WHAT YOU NEED TO DO: In the passage on British military weaponry, in what year did the British begin using the spherical case shot?

** Opening READING PASSAGE block **

In the 1800’s the British were making regular use of three and six pound canons, with the nine pounders introduced during the Peninsular War (1808 – 1814). The ant-personnel weapon, the spherical case shot, invented in 1784 by Henry Shrapnel, was used by the British beginning in 1803.
Congreve Rockets, invented by Sir William Congreve in 1805, would be used against French ports and towns, during the Napoleonic Wars. They were slow and notoriously inaccurate but they made quite the impression on the enemy.
World War I would see the Infantry using the field twelve inch Howitzer. This weapon was often used to bombard the enemy lines preceding an Infantry attack. Winston Churchill, who championed the development of the armored tank, would see it used in battle in 1916, at the Battle of the Somme. The heavier cruiser tanks would be used during the Second World War.
In 1940 Winston Churchill commissioned that the British should design its own elite parachute regiment, wich saw their first action at the Bruneval Raid in 1942. The use of sub-machine guns by the Germans in World War II caught the British by surprise, but by 1945 the Sten gun had been mass produced and was in use by the Infantry.
Many of the earlier wars, Britain being involved in at least twelve before World War I, were costly for the British, both in loss of life and monetarily speaking. Through need, trial and error, they have emerged from, what some may have thought an untrained and laughable excuse for an army, into one of the worlds most elite and respected forces.

** Closing READING PASSAGE block **
** Opening SOURCE DATA block **

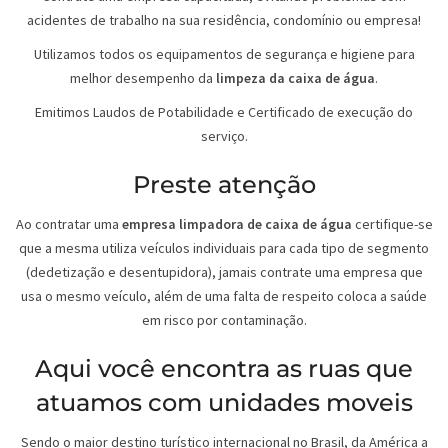
acidentes de trabalho na sua residência, condomínio ou empresa!
Utilizamos todos os equipamentos de segurança e higiene para
melhor desempenho da
limpeza da caixa de água
.
Emitimos Laudos de Potabilidade e Certificado de execução do
serviço.
Preste atenção
Ao contratar uma
empresa limpadora de caixa de água
certifique-se
que a mesma utiliza veículos individuais para cada tipo de segmento
(dedetização e desentupidora), jamais contrate uma empresa que
usa o mesmo veículo, além de uma falta de respeito coloca a saúde
em risco por contaminação.
Aqui você encontra as ruas que
atuamos com unidades moveis
Sendo o maior destino turístico internacional no Brasil, da América a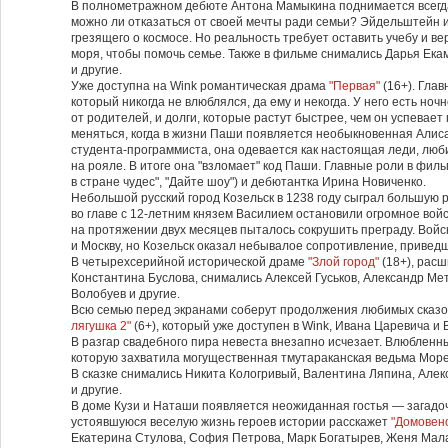
В полнометражном дебюте Антона Мамыкина поднимается всегда
можно ли отказаться от своей мечты ради семьи? Эйдельштейн и
грезящего о космосе. Но реальность требует оставить учебу и ве
моря, чтобы помочь семье. Также в фильме снимались Дарья Ека
и другие.
Уже доступна на Wink романтическая драма
"Первая"
(16+). Гла
который никогда не влюблялся, да ему и некогда. У него есть ноч
от родителей, и долги, которые растут быстрее, чем он успева
меняться, когда в жизни Паши появляется необыкновенная Али
студента-программиста, она одевается как настоящая леди, люби
на рояле. В итоге она "взломает" код Паши. Главные роли в фил
в стране чудес", "Дайте шоу") и дебютантка Ирина Новиченко.
Небольшой русский город Козельск в 1238 году сыграл большую 
во главе с 12-летним князем Василием остановили огромное вой
на протяжении двух месяцев пыталось сокрушить преграду. Вой
и Москву, но Козельск оказал небывалое сопротивление, приведш
В четырехсерийной исторической драме
"Злой город"
(18+), рас
Константина Буслова, снимались Алексей Гуськов, Александр М
Волобуев и другие.
Всю семью перед экранами соберут продолжения любимых сказо
лягушка 2"
(6+), который уже доступен в Wink, Ивана Царевича и
В разгар свадебного пира невеста внезапно исчезает. Влюбленн
которую захватила могущественная тмутараканская ведьма Море
В сказке снимались Никита Кологривый, Валентина Ляпина, Але
и другие.
В доме Кузи и Наташи появляется неожиданная гостья — загадоч
устоявшуюся веселую жизнь героев истории расскажет
"Домовено
Екатерина Стулова, София Петрова, Марк Богатырев, Женя Мала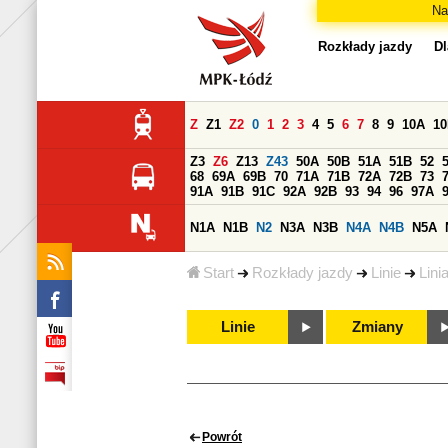
Na
Rozkłady jazdy
Dl
Z
Z1
Z2
0
1
2
3
4
5
6
7
8
9
10A
1
Z3
Z6
Z13
Z43
50A
50B
51A
51B
52
68
69A
69B
70
71A
71B
72A
72B
73
91A
91B
91C
92A
92B
93
94
96
97A
N1A
N1B
N2
N3A
N3B
N4A
N4B
N5A
Start
Rozkłady jazdy
Linie
Lini
Linie
Zmiany
Powrót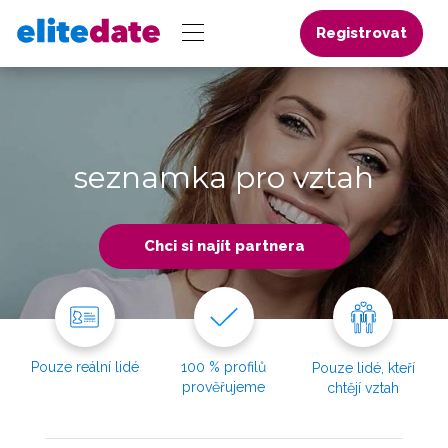
Registrovat
seznamka pro vztah
Chci si najít partnera
Pouze reální lidé
100 % profilů
Pouze lidé, kteří
prověřujeme
chtějí vztah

** Closing SOURCE DATA block **

SOLUTION TO THIS TASK: 1803